Flour-based tortillas were an invention of Europeans who colonized North and South America. These conquerors were afraid of corn and brought wheat from across the ocean; they ruined tortillas forever. Proper tortillas are corn-based, full of texture, and delicious.
Corn tortillas are the staple throughout Mexico and Central America, where corn is the crop of choice. Here in America, corn is grown for fuel and sweeteners, not consumption. However, wheat is the States’ crop, so we’re stuck with these bland, bleached, bogus knock-offs.
There’s a tortillaria around the corner from our house that sells a stack of handmade corn tortillas for a few dollars. They are much better than the flour-based frisbees available in every grocery store. Still, these tortillas don’t hold a candle to the ones made in rural Guatemala.
You can’t travel very far in Guatemala without seeing women in traditional Mayan dress standing next to an open-flame stove patting out tortillas. Each pat within the palm flattens the cornmeal into place and brings out the yellow puck’s flavor. But that’s the final step in a process that begins the day before.
The corn is picked, shucked, and the kernels are removed from the cob. The kernels are then soaked overnight to let moisture permeate throughout. In the morning, before the sun rises, women all over the country carry a basket of corn to their local grinder. The roars of lawn-mower-based grinders mix with roosters to announce the start of each day. The women pay a small fee, and their corn kernels are turned into cornmeal. This meal is used to make tortillas at breakfast and dinner that day. Lather, rinse, repeat.
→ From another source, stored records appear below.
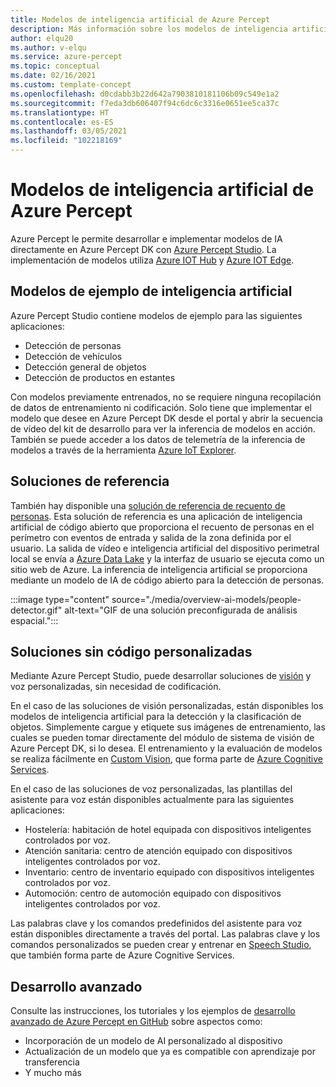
 ```yaml
---
title: Modelos de inteligencia artificial de Azure Percept
description: Más información sobre los modelos de inteligencia artificial disponibles para la creación de prototipos y la implementación
author: elqu20
ms.author: v-elqu
ms.service: azure-percept
ms.topic: conceptual
ms.date: 02/16/2021
ms.custom: template-concept
ms.openlocfilehash: d0cdabb3b22d642a7903810181106b09c549e1a2
ms.sourcegitcommit: f7eda3db606407f94c6dc6c3316e0651ee5ca37c
ms.translationtype: HT
ms.contentlocale: es-ES
ms.lasthandoff: 03/05/2021
ms.locfileid: "102218169"
---
```

# <a name="azure-percept-ai-models"></a>Modelos de inteligencia artificial de Azure Percept

Azure Percept le permite desarrollar e implementar modelos de IA directamente en Azure Percept DK con [Azure Percept Studio](https://go.microsoft.com/fwlink/?linkid=2135819). La implementación de modelos utiliza [Azure IOT Hub](https://azure.microsoft.com/services/iot-hub/) y [Azure IOT Edge](https://azure.microsoft.com/services/iot-edge/#iotedge-overview).

## <a name="sample-ai-models"></a>Modelos de ejemplo de inteligencia artificial

Azure Percept Studio contiene modelos de ejemplo para las siguientes aplicaciones:

- Detección de personas
- Detección de vehículos
- Detección general de objetos
- Detección de productos en estantes

Con modelos previamente entrenados, no se requiere ninguna recopilación de datos de entrenamiento ni codificación. Solo tiene que implementar el modelo que desee en Azure Percept DK desde el portal y abrir la secuencia de vídeo del kit de desarrollo para ver la inferencia de modelos en acción. También se puede acceder a los datos de telemetría de la inferencia de modelos a través de la herramienta [Azure IoT Explorer](https://github.com/Azure/azure-iot-explorer/releases).

## <a name="reference-solutions"></a>Soluciones de referencia

También hay disponible una [solución de referencia de recuento de personas](https://github.com/microsoft/Azure-Percept-Reference-Solutions/tree/main/people-detection-app). Esta solución de referencia es una aplicación de inteligencia artificial de código abierto que proporciona el recuento de personas en el perímetro con eventos de entrada y salida de la zona definida por el usuario. La salida de vídeo e inteligencia artificial del dispositivo perimetral local se envía a [Azure Data Lake](https://azure.microsoft.com/solutions/data-lake/) y la interfaz de usuario se ejecuta como un sitio web de Azure. La inferencia de inteligencia artificial se proporciona mediante un modelo de IA de código abierto para la detección de personas.

:::image type="content" source="./media/overview-ai-models/people-detector.gif" alt-text="GIF de una solución preconfigurada de análisis espacial.":::

## <a name="custom-no-code-solutions"></a>Soluciones sin código personalizadas

Mediante Azure Percept Studio, puede desarrollar soluciones de [visión](./tutorial-nocode-vision.md) y voz personalizadas, sin necesidad de codificación.

En el caso de las soluciones de visión personalizadas, están disponibles los modelos de inteligencia artificial para la detección y la clasificación de objetos. Simplemente cargue y etiquete sus imágenes de entrenamiento, las cuales se pueden tomar directamente del módulo de sistema de visión de Azure Percept DK, si lo desea. El entrenamiento y la evaluación de modelos se realiza fácilmente en [Custom Vision](https://www.customvision.ai/), que forma parte de [Azure Cognitive Services](https://azure.microsoft.com/services/cognitive-services/#overview).

En el caso de las soluciones de voz personalizadas, las plantillas del asistente para voz están disponibles actualmente para las siguientes aplicaciones:

- Hostelería: habitación de hotel equipada con dispositivos inteligentes controlados por voz.
- Atención sanitaria: centro de atención equipado con dispositivos inteligentes controlados por voz.
- Inventario: centro de inventario equipado con dispositivos inteligentes controlados por voz.
- Automoción: centro de automoción equipado con dispositivos inteligentes controlados por voz.

Las palabras clave y los comandos predefinidos del asistente para voz están disponibles directamente a través del portal. Las palabras clave y los comandos personalizados se pueden crear y entrenar en [Speech Studio](https://speech.microsoft.com/), que también forma parte de Azure Cognitive Services.

## <a name="advanced-development"></a>Desarrollo avanzado

Consulte las instrucciones, los tutoriales y los ejemplos de [desarrollo avanzado de Azure Percept en GitHub](https://github.com/microsoft/azure-percept-advanced-development) sobre aspectos como:

* Incorporación de un modelo de AI personalizado al dispositivo
* Actualización de un modelo que ya es compatible con aprendizaje por transferencia
* Y mucho más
The tortilla is a staple at every meal, and there is a lot of time spent creating each one. The slight char on each unique creation enhances the flavor of the corn. That flavor then enhances the eggs and beans or chicken and broth the tortilla accompanies. This flavor isn’t possible with bland, mass-produced flour tortillas. This flavor is only possible when getting to the root of the dish and creating it traditionally.
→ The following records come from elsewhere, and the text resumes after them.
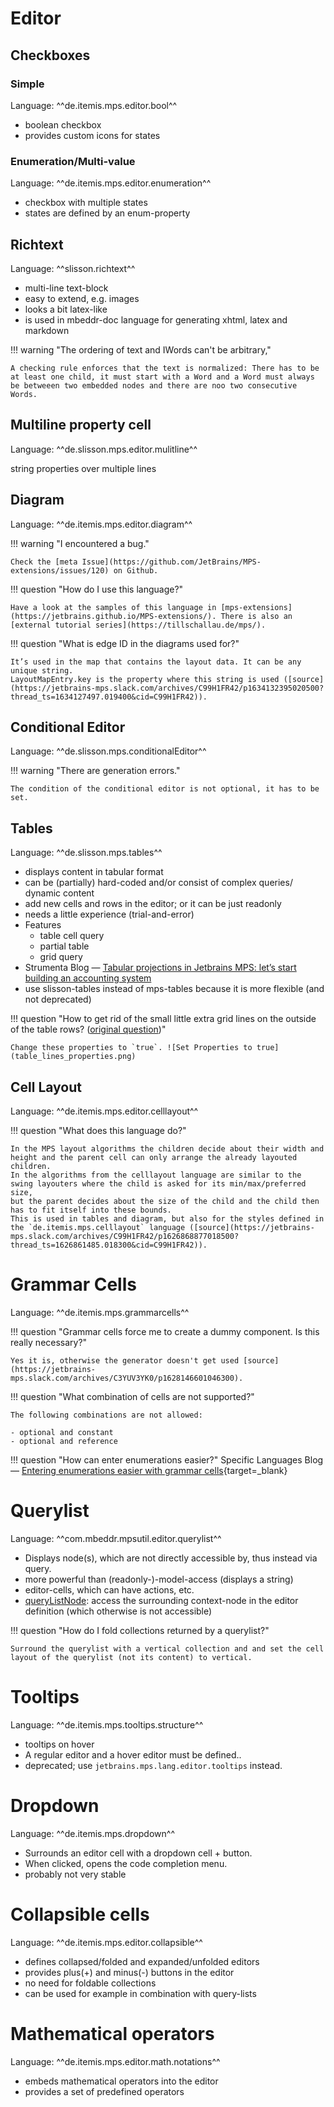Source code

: # Editor

## Checkboxes

### Simple
Language: ^^de.itemis.mps.editor.bool^^

- boolean checkbox
- provides custom icons for states

### Enumeration/Multi-value
Language: ^^de.itemis.mps.editor.enumeration^^

- checkbox with multiple states
- states are defined by an enum-property

## Richtext
Language: ^^slisson.richtext^^

- multi-line text-block
- easy to extend, e.g. images
- looks a bit latex-like
- is used in mbeddr-doc language for generating xhtml, latex and markdown

!!! warning "The ordering of text and IWords can't be arbitrary,"

    A checking rule enforces that the text is normalized: There has to be at least one child, it must start with a Word and a Word must always be betweeen two embedded nodes and there are noo two consecutive Words.

## Multiline property cell
Language: ^^de.slisson.mps.editor.mulitline^^

string properties over multiple lines

## Diagram
Language: ^^de.itemis.mps.editor.diagram^^

!!! warning "I encountered a bug."

    Check the [meta Issue](https://github.com/JetBrains/MPS-extensions/issues/120) on Github.

!!! question "How do I use this language?"

    Have a look at the samples of this language in [mps-extensions](https://jetbrains.github.io/MPS-extensions/). There is also an [external tutorial series](https://tillschallau.de/mps/).

!!! question "What is edge ID in the diagrams used for?"

    It’s used in the map that contains the layout data. It can be any unique string.
    LayoutMapEntry.key is the property where this string is used ([source](https://jetbrains-mps.slack.com/archives/C99H1FR42/p1634132395020500?thread_ts=1634127497.019400&cid=C99H1FR42)).

## Conditional Editor
Language: ^^de.slisson.mps.conditionalEditor^^

!!! warning "There are generation errors."

    The condition of the conditional editor is not optional, it has to be set.

## Tables
Language: ^^de.slisson.mps.tables^^

- displays content in tabular format
- can be (partially) hard-coded and/or consist of complex queries/ dynamic content
- add new cells and rows in the editor; or it can be just readonly
- needs a little experience (trial-and-error)
- Features
    - table cell query
    - partial table
    - grid query
- Strumenta Blog &mdash; [Tabular projections in Jetbrains MPS: let’s start building an accounting system](https://tomassetti.me/tabular-projections-in-jetbrains-mps-lets-start-building-an-accounting-system/) 
- use slisson-tables instead of mps-tables because it is more flexible (and not deprecated)


!!! question "How to get rid of the small little extra grid lines on the outside of the table rows? ([original question](https://jetbrains-mps.slack.com/archives/C99H1FR42/p1632226340005700))"

    Change these properties to `true`. ![Set Properties to true](table_lines_properties.png)

## Cell Layout
Language: ^^de.itemis.mps.editor.celllayout^^

!!! question "What does this language do?"

    In the MPS layout algorithms the children decide about their width and height and the parent cell can only arrange the already layouted children. 
    In the algorithms from the celllayout language are similar to the swing layouters where the child is asked for its min/max/preferred size, 
    but the parent decides about the size of the child and the child then has to fit itself into these bounds. 
    This is used in tables and diagram, but also for the styles defined in the `de.itemis.mps.celllayout` language ([source](https://jetbrains-mps.slack.com/archives/C99H1FR42/p1626868877018500?thread_ts=1626861485.018300&cid=C99H1FR42)).

# Grammar Cells
Language: ^^de.itemis.mps.grammarcells^^

!!! question "Grammar cells force me to create a dummy component. Is this really necessary?"

    Yes it is, otherwise the generator doesn't get used [source](https://jetbrains-mps.slack.com/archives/C3YUV3YK0/p1628146601046300).

!!! question "What combination of cells are not supported?"

    The following combinations are not allowed:

    - optional and constant
    - optional and reference

!!! question "How can enter enumerations easier?"
    Specific Languages Blog &mdash; [Entering enumerations easier with grammar cells](https://specificlanguages.com/posts/2022-02/03-entering-enumerations-easier/){target=_blank}

# Querylist
Language: ^^com.mbeddr.mpsutil.editor.querylist^^

- Displays node(s), which are not directly accessible by, thus instead via query.
- more powerful than (readonly-)-model-access (displays a string)
- editor-cells, which can have actions, etc.
- [queryListNode](http://127.0.0.1:63320/node?ref=120e1c9d-4e27-4478-b2af-b2c3bd3850b0%2Fr%3Aea4f2df6-5e5c-49de-8679-6112ec7dd9c3%28com.mbeddr.mpsutil.editor.querylist%2Fcom.mbeddr.mpsutil.editor.querylist.structure%29%2F2239254897981410197): access the surrounding context-node in the editor definition (which otherwise is not accessible)

!!! question "How do I fold collections returned by a querylist?"

    Surround the querylist with a vertical collection and and set the cell layout of the querylist (not its content) to vertical.

# Tooltips
Language: ^^de.itemis.mps.tooltips.structure^^

- tooltips on hover
- A regular editor and a hover editor must be defined..
- deprecated; use `jetbrains.mps.lang.editor.tooltips` instead.

# Dropdown
Language: ^^de.itemis.mps.dropdown^^

- Surrounds an editor cell with a dropdown cell + button. 
- When clicked, opens the code completion menu.
- probably not very stable

# Collapsible cells
Language: ^^de.itemis.mps.editor.collapsible^^

- defines collapsed/folded and expanded/unfolded editors
- provides plus(+) and minus(-) buttons in the editor
- no need for foldable collections
- can be used for example in combination with query-lists

# Mathematical operators
Language: ^^de.itemis.mps.editor.math.notations^^

- embeds mathematical operators into the editor
- provides a set of predefined operators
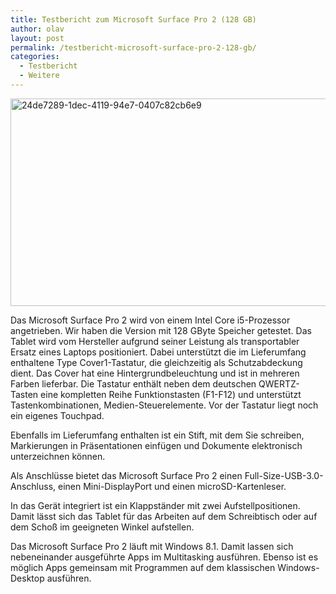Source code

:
 ```yaml
---
title: Testbericht zum Microsoft Surface Pro 2 (128 GB)
author: olav
layout: post
permalink: /testbericht-microsoft-surface-pro-2-128-gb/
categories:
  - Testbericht
  - Weitere
---
```

[<img class="alignnone size-large wp-image-169" src="http://senioren-tablet.eu/wp-content/uploads/2014/09/24de7289-1dec-4119-94e7-0407c82cb6e9-1024x526.jpg" alt="24de7289-1dec-4119-94e7-0407c82cb6e9" width="648" height="332" />][1]

Das Microsoft Surface Pro 2 wird von einem Intel Core i5-Prozessor angetrieben. Wir haben die Version mit 128 GByte Speicher getestet. Das Tablet wird vom Hersteller aufgrund seiner Leistung als transportabler Ersatz eines Laptops positioniert. Dabei unterstützt die im Lieferumfang enthaltene Type Cover1-Tastatur, die gleichzeitig als Schutzabdeckung dient. Das Cover hat eine Hintergrundbeleuchtung und ist in mehreren Farben lieferbar. Die Tastatur enthält neben dem deutschen QWERTZ-Tasten eine kompletten Reihe Funktionstasten (F1-F12) und unterstützt Tastenkombinationen, Medien-Steuerelemente. Vor der Tastatur liegt noch ein eigenes Touchpad.

Ebenfalls im Lieferumfang enthalten ist ein Stift, mit dem Sie schreiben, Markierungen in Präsentationen einfügen und Dokumente elektronisch unterzeichnen können.

Als Anschlüsse bietet das Microsoft Surface Pro 2 einen Full-Size-USB-3.0-Anschluss, einen Mini-DisplayPort und einen microSD-Kartenleser.

In das Gerät integriert ist ein Klappständer mit zwei Aufstellpositionen. Damit lässt sich das Tablet für das Arbeiten auf dem Schreibtisch oder auf dem Schoß im geeigneten Winkel aufstellen.

Das Microsoft Surface Pro 2 läuft mit Windows 8.1. Damit lassen sich nebeneinander ausgeführte Apps im Multitasking ausführen. Ebenso ist es möglich Apps gemeinsam mit Programmen auf dem klassischen Windows-Desktop ausführen.

&nbsp;

 [1]: http://senioren-tablet.eu/wp-content/uploads/2014/09/24de7289-1dec-4119-94e7-0407c82cb6e9.jpg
I read Eddie Huang’s Fresh Off The Boat to experience the story that birthed the sitcom. Instead, I joined a conversation about race, hip hop, and food culture. Huang uses food to tell the story of his life — of his immigrant family and the flavors and techniques they brought from Taiwan; of growing up in Orlando and constantly finding himself outside the culture; of ultimately finding his voice and opening Baohaus in New York City.
Huang explains a culture’s food was created for a reason, and you have to let those roots show. The delicious bao and pork he serves at Baohaus are cooked in the traditional Taiwanese way he learned from his mother. It’s upon the traditional foundation that Huang then plays with the ingredients.
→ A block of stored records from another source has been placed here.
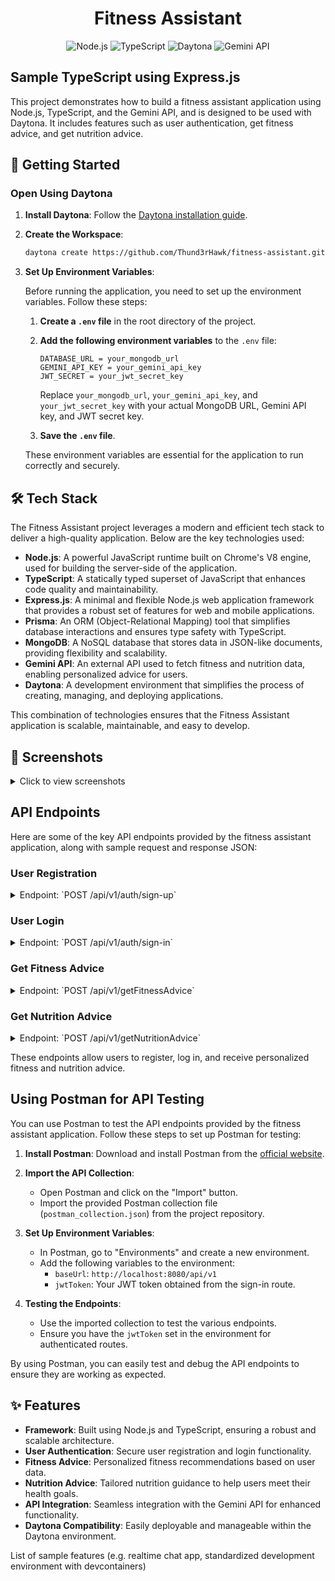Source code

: <div align="center">

# Fitness Assistant

![Node.js](https://img.shields.io/badge/Node.js-339933?style=for-the-badge&logo=nodedotjs&logoColor=white)
![TypeScript](https://img.shields.io/badge/TypeScript-007ACC?style=for-the-badge&logo=typescript&logoColor=white)
![Daytona](https://img.shields.io/badge/Daytona-000000?style=for-the-badge&logo=daytona&logoColor=white)
![Gemini API](https://img.shields.io/badge/Gemini%20API-FF4500?style=for-the-badge&logo=gemini&logoColor=white)

</div>

## Sample TypeScript using Express.js

This project demonstrates how to build a fitness assistant application using Node.js, TypeScript, and the Gemini API, and is designed to be used with Daytona. It includes features such as user authentication, get fitness advice, and get nutrition advice.

## 🚀 Getting Started

### Open Using Daytona

1. **Install Daytona**: Follow the [Daytona installation guide](https://www.daytona.io/docs/installation/installation/).
2. **Create the Workspace**:

   ```bash
   daytona create https://github.com/Thund3rHawk/fitness-assistant.git
   ```

3. **Set Up Environment Variables**:

   Before running the application, you need to set up the environment variables. Follow these steps:

   1. **Create a `.env` file** in the root directory of the project.
   2. **Add the following environment variables** to the `.env` file:

      ```plaintext
      DATABASE_URL = your_mongodb_url
      GEMINI_API_KEY = your_gemini_api_key
      JWT_SECRET = your_jwt_secret_key
      ```

      Replace `your_mongodb_url`, `your_gemini_api_key`, and `your_jwt_secret_key` with your actual MongoDB URL, Gemini API key, and JWT secret key.

   3. **Save the `.env` file**.

   These environment variables are essential for the application to run correctly and securely.

<!-- 4. **Generate Prisma Client**:

   After setting up the environment variables, you need to generate the Prisma client. Run the following command:

   ```bash
   npx prisma generate
   ```

   This command will generate the Prisma client based on your Prisma schema, allowing you to interact with your MongoDB database using Prisma. -->

<!-- 5. **Start the Application**:

   ```bash
   npm run dev
   ``` -->

## 🛠️ Tech Stack

The Fitness Assistant project leverages a modern and efficient tech stack to deliver a high-quality application. Below are the key technologies used:

- **Node.js**: A powerful JavaScript runtime built on Chrome's V8 engine, used for building the server-side of the application.
- **TypeScript**: A statically typed superset of JavaScript that enhances code quality and maintainability.
- **Express.js**: A minimal and flexible Node.js web application framework that provides a robust set of features for web and mobile applications.
- **Prisma**: An ORM (Object-Relational Mapping) tool that simplifies database interactions and ensures type safety with TypeScript.
- **MongoDB**: A NoSQL database that stores data in JSON-like documents, providing flexibility and scalability.
- **Gemini API**: An external API used to fetch fitness and nutrition data, enabling personalized advice for users.
- **Daytona**: A development environment that simplifies the process of creating, managing, and deploying applications.

This combination of technologies ensures that the Fitness Assistant application is scalable, maintainable, and easy to develop.

## 📸 Screenshots

<details>
<summary>Click to view screenshots</summary>
   <img width="1710" alt="Screenshot 2024-12-17 at 12 48 47 AM" src="https://github.com/user-attachments/assets/0858a12a-25cb-41b1-971c-ee0673947580" />
   
   <img width="1710" alt="Screenshot 2024-12-17 at 12 50 42 AM" src="https://github.com/user-attachments/assets/d6f97517-036a-46bf-b403-cc68a13a147b" />
   
   <img width="1710" alt="Screenshot 2024-12-17 at 12 52 16 AM" src="https://github.com/user-attachments/assets/2634d222-2ccc-4f39-9d59-0f98b1a2682c" />   
   
   <img width="1710" alt="Screenshot 2024-12-17 at 1 42 20 AM" src="https://github.com/user-attachments/assets/fbc66cc6-6615-4690-89fb-3ddfd33498ba" />

</details>

## API Endpoints

Here are some of the key API endpoints provided by the fitness assistant application, along with sample request and response JSON:

### User Registration

   <details>
   <summary>Endpoint: `POST /api/v1/auth/sign-up`</summary>
      
   **Request**:
   ```json
   {
      "name": "john_doe",
      "email": "john@gmail.com",
      "password": "securepassword123",
      "age": 20,
      "gender": "male",
      "height": 5.7,
      "weight": 60
   }
   ```

**Response**:

```json
{
  "message": "SignUp Successfull"
}
```

   </details>

### User Login

   <details>
   <summary>Endpoint: `POST /api/v1/auth/sign-in`</summary>
      
   **Request**:
   ```json
   {
      "email": "abc@example.com",
      "password": "securepassword123"
   }
   ```

**Response**:

```json
{
  "message": "Login successful",
  "token": "eyJhbGciOiJIUzI1NiIsInR5cCI6IkpXVCJ9..."
}
```

   </details>

### Get Fitness Advice

   <details>
   <summary>Endpoint: `POST /api/v1/getFitnessAdvice`</summary>
      
   **Request**:
   ```json
   {
      "email": "abc@example.com"
   }
   ```

**Request Headers**:

```json
{
  "Authorization": "Bearer YOUR_JWT_TOKEN"
}
```

**Response**:

```json
{
  "advice": "Based on your profile, we recommend a mix of cardio and strength training."
}
```

   </details>

### Get Nutrition Advice

   <details>
   <summary>Endpoint: `POST /api/v1/getNutritionAdvice`</summary>
      
   **Request**:
   ```json
   {
      "email": "abc@example.com"
   }
   ```

**Request Headers**:

```json
{
  "Authorization": "Bearer YOUR_JWT_TOKEN"
}
```

**Response**:

```json
{
  "advice": "We recommend a balanced diet with a focus on protein and healthy fats."
}
```

   </details>

These endpoints allow users to register, log in, and receive personalized fitness and nutrition advice.

## Using Postman for API Testing

You can use Postman to test the API endpoints provided by the fitness assistant application. Follow these steps to set up Postman for testing:

1.  **Install Postman**: Download and install Postman from the [official website](https://www.postman.com/downloads/).

2.  **Import the API Collection**:

    - Open Postman and click on the "Import" button.
    - Import the provided Postman collection file (`postman_collection.json`) from the project repository.

3.  **Set Up Environment Variables**:

    - In Postman, go to "Environments" and create a new environment.
    - Add the following variables to the environment:
      - `baseUrl`: `http://localhost:8080/api/v1`
      - `jwtToken`: Your JWT token obtained from the sign-in route.

4.  **Testing the Endpoints**:

    - Use the imported collection to test the various endpoints.
    - Ensure you have the `jwtToken` set in the environment for authenticated routes.

By using Postman, you can easily test and debug the API endpoints to ensure they are working as expected.

## ✨ Features

- **Framework**: Built using Node.js and TypeScript, ensuring a robust and scalable architecture.
- **User Authentication**: Secure user registration and login functionality.
- **Fitness Advice**: Personalized fitness recommendations based on user data.
- **Nutrition Advice**: Tailored nutrition guidance to help users meet their health goals.
- **API Integration**: Seamless integration with the Gemini API for enhanced functionality.
- **Daytona Compatibility**: Easily deployable and manageable within the Daytona environment.

List of sample features (e.g. realtime chat app, standardized development environment with devcontainers)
There is a reason that tortillas are so much better in Guatemala than they are in the States, and it’s not just a corn vs. flour thing. The ingredients and the process — minus the addition of gas-powered grinders — are the same now as they were a millennium ago. The process exists for a reason: it works. There’s no sense in changing it. The culture of Guatemala shines through its tortillas, just as Huang’s Taiwanese roots shine through his bao.
Understanding tradition, history, and rules are an important part of any endeavor. Sitting down to write without an understanding of grammar and mechanics may work for you, but the results will be subpar. Cooking without a basic understanding of flavors and how heat affects ingredients will not an edible dish make.
Learn the basics, let the roots show, and then find your voice.